--- RECORD EXCERPTS Enclosed Below ---

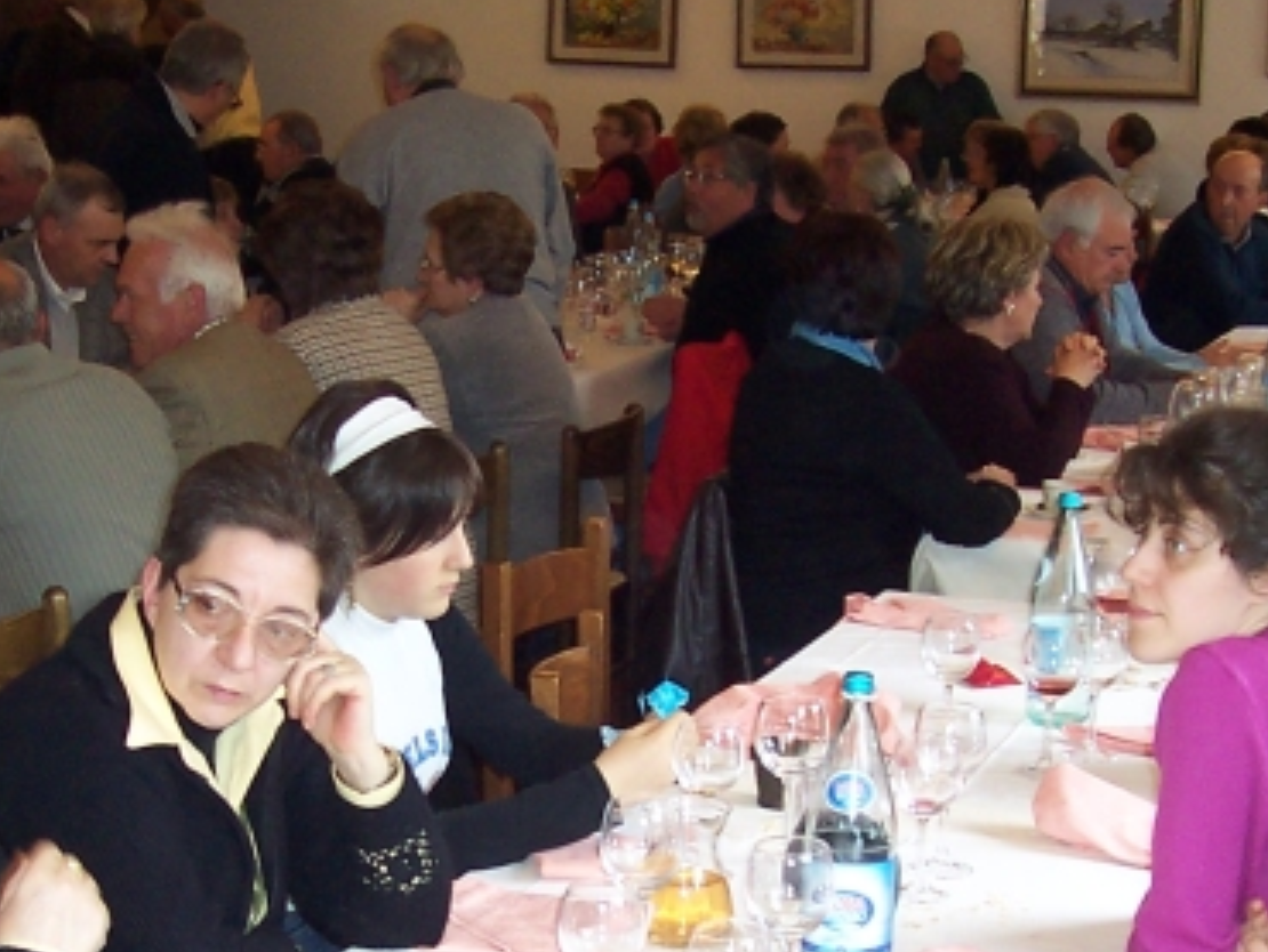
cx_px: 603
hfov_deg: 24.4
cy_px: 815
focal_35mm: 80
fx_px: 2932
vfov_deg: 18.2
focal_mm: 5.6
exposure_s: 1/60
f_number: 2.8
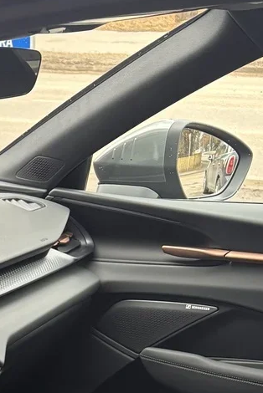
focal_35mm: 92
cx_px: -162
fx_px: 1007
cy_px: 553
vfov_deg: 19.8
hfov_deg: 13.7
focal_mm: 5.96
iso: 125
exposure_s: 1/121
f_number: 1.6
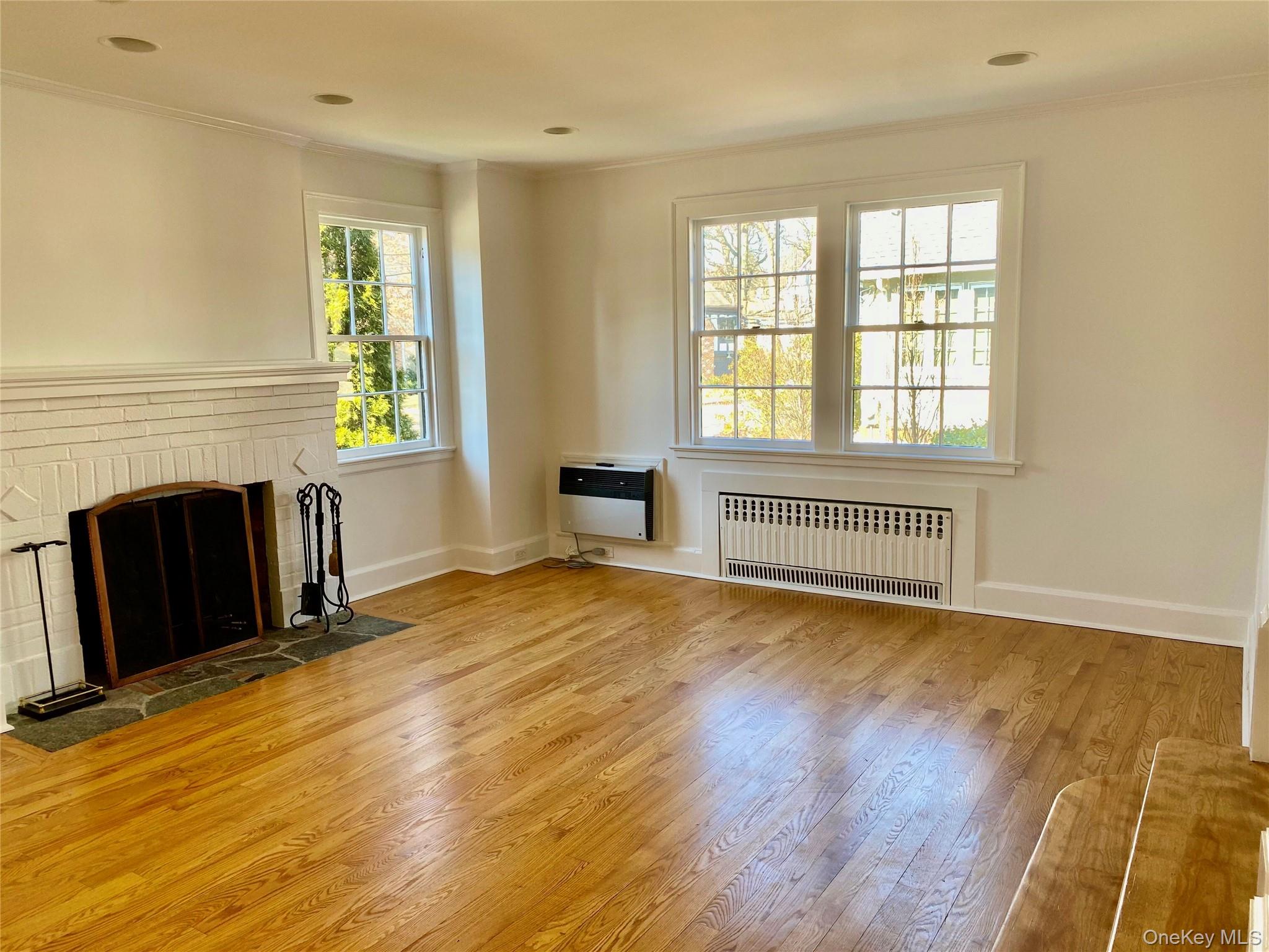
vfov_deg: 53.1
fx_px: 953
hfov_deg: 67.3
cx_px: 634
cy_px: 476
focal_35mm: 26
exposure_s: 1/122
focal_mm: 4.25
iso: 50
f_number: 1.8
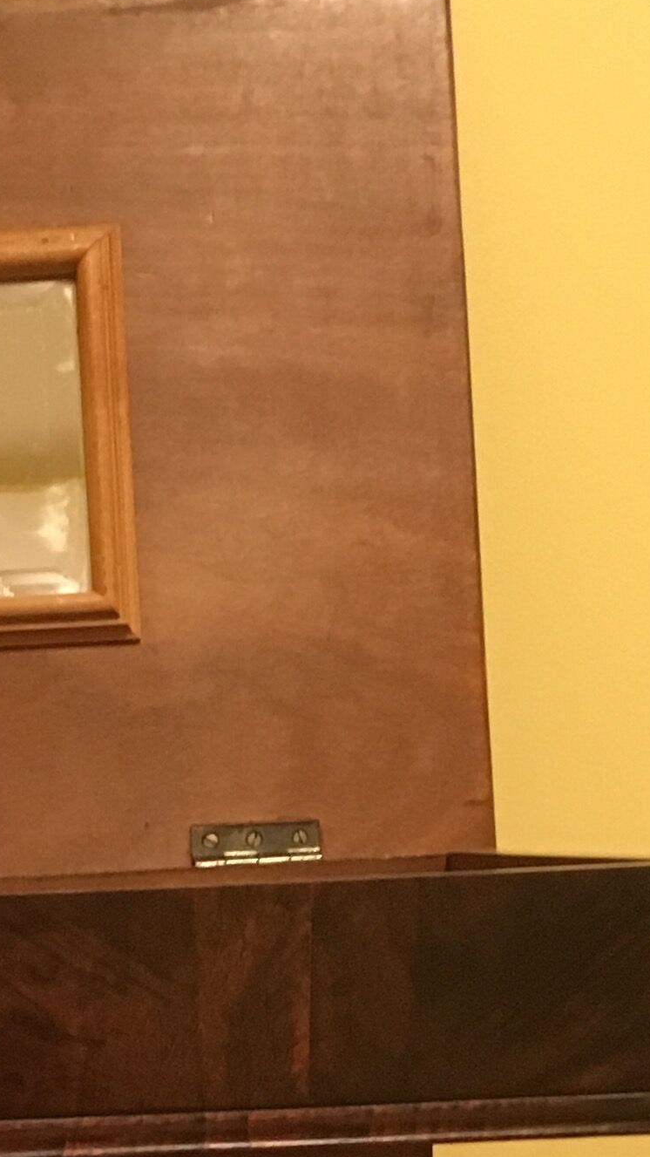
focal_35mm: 96
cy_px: 1368
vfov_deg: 20.8
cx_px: -223
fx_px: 2943
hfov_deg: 12.2
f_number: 2.2
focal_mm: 4.15
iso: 200
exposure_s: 1/17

--- End of Enclosed RECORD EXCERPTS ---

» **EXERCISE OBJECTIVE**: Could you repeat, exactly and with nothing else, the lines from the one containing "exposure_s: 1/60" through the last line of the records above, leaving out the pictures?

» **SOLUTION TO THIS TASK**:
exposure_s: 1/60
f_number: 2.8
focal_35mm: 92
cx_px: -162
fx_px: 1007
cy_px: 553
vfov_deg: 19.8
hfov_deg: 13.7
focal_mm: 5.96
iso: 125
exposure_s: 1/121
f_number: 1.6
vfov_deg: 53.1
fx_px: 953
hfov_deg: 67.3
cx_px: 634
cy_px: 476
focal_35mm: 26
exposure_s: 1/122
focal_mm: 4.25
iso: 50
f_number: 1.8
focal_35mm: 96
cy_px: 1368
vfov_deg: 20.8
cx_px: -223
fx_px: 2943
hfov_deg: 12.2
f_number: 2.2
focal_mm: 4.15
iso: 200
exposure_s: 1/17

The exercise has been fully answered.